### [TASK DIRECTIONS]
Copy every entry below verbatim, except for images.

★ ★ ★ ★

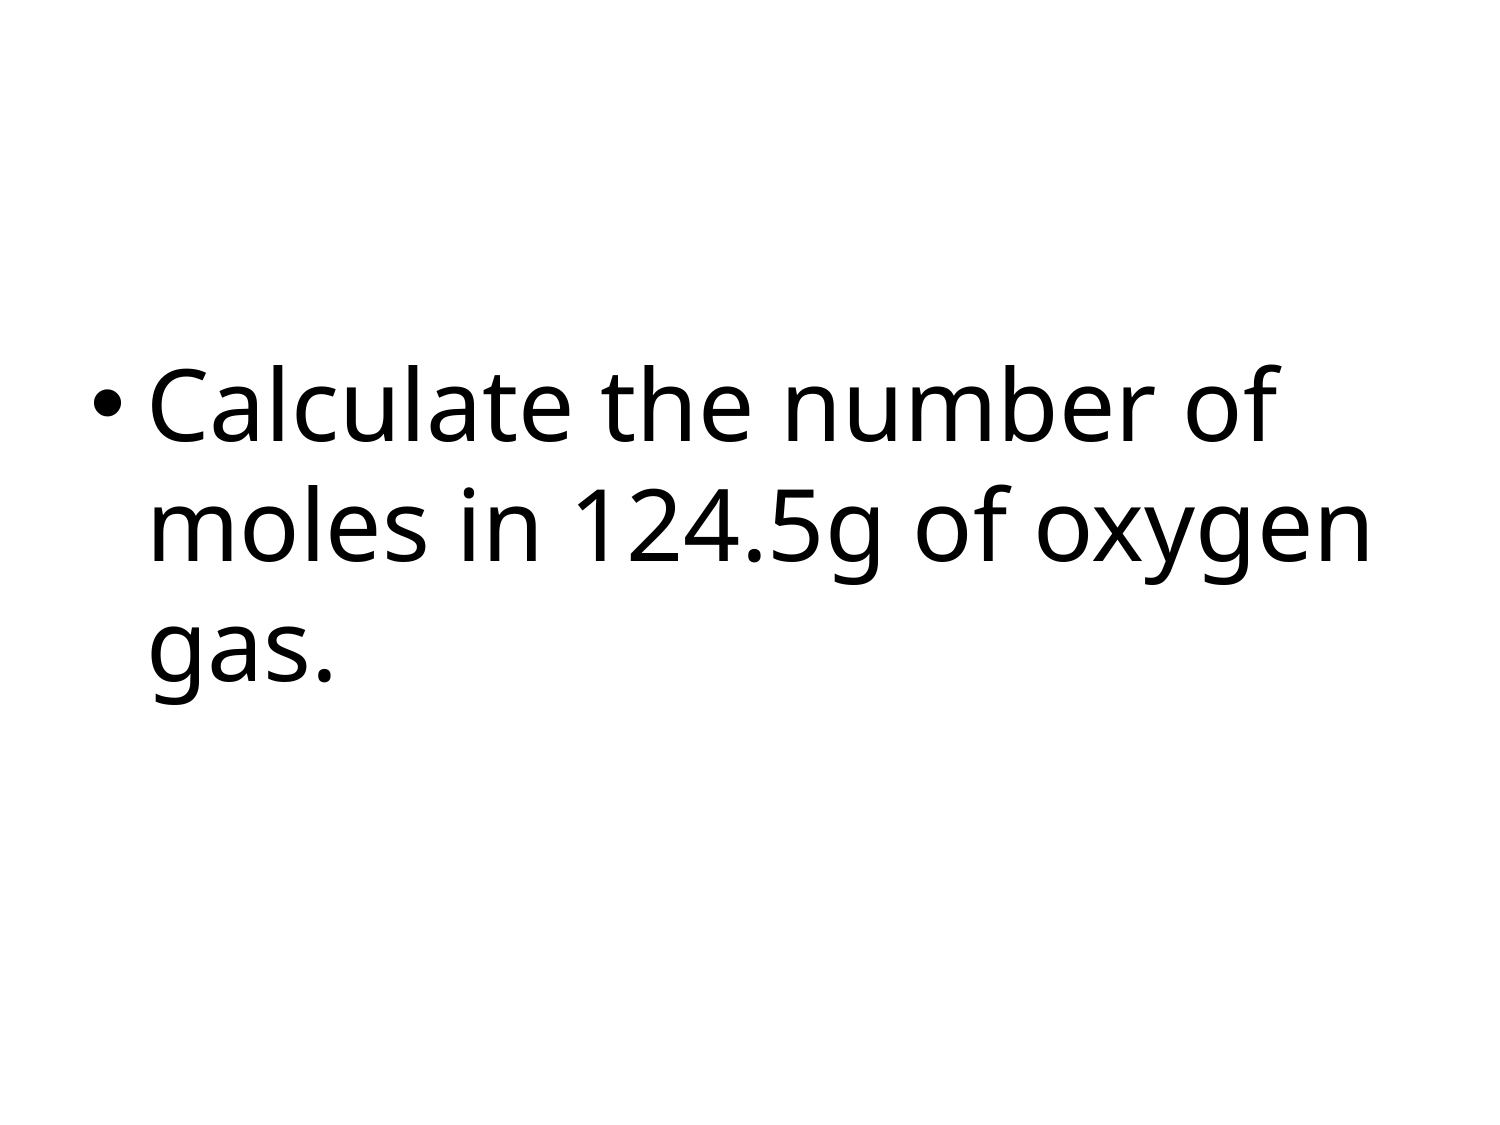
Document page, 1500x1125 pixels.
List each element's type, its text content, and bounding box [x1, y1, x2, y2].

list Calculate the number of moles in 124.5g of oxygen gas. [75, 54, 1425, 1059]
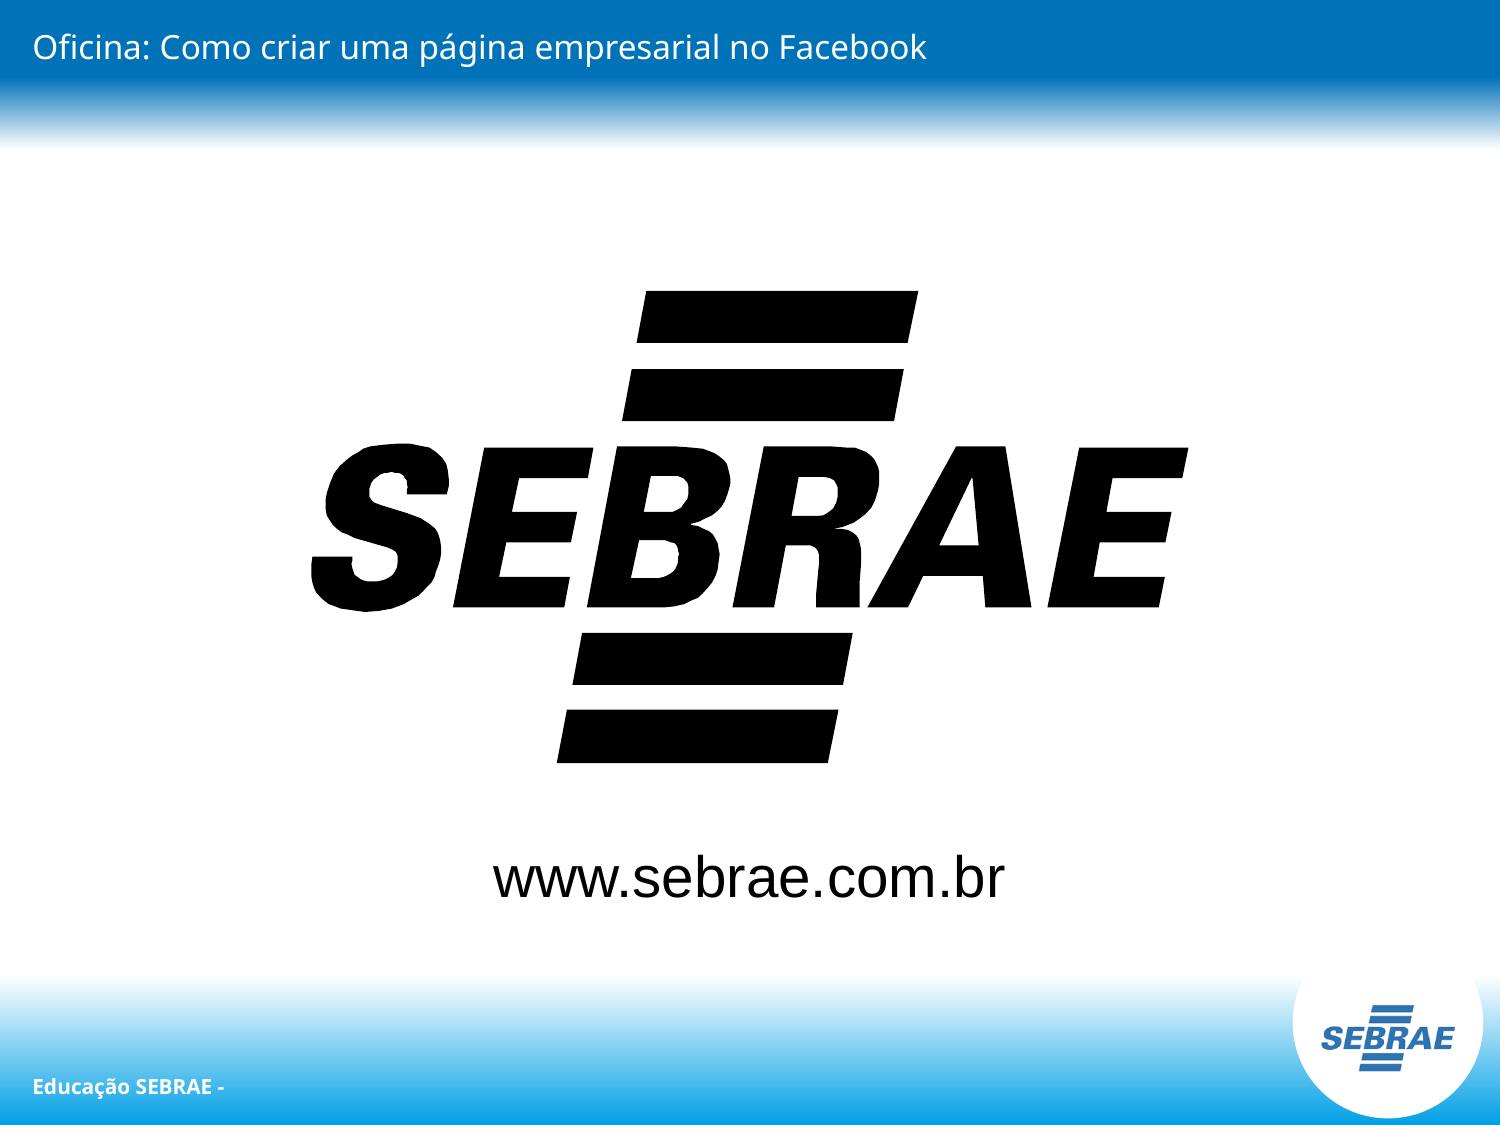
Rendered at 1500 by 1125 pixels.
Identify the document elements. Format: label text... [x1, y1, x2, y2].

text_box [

★ ★ ★ ★

### [SOLUTION BELOW]
Document page, 1500x1125 pixels.
List each element's type, its text content, and bounding box [x1, y1, x2, y2].

list Calculate the number of moles in 124.5g of oxygen gas. [75, 54, 1425, 1059]
Rendered at 1500 by 1125 pixels.
Identify the document elements. Format: label text... [x1, y1, x2, y2].

text_box [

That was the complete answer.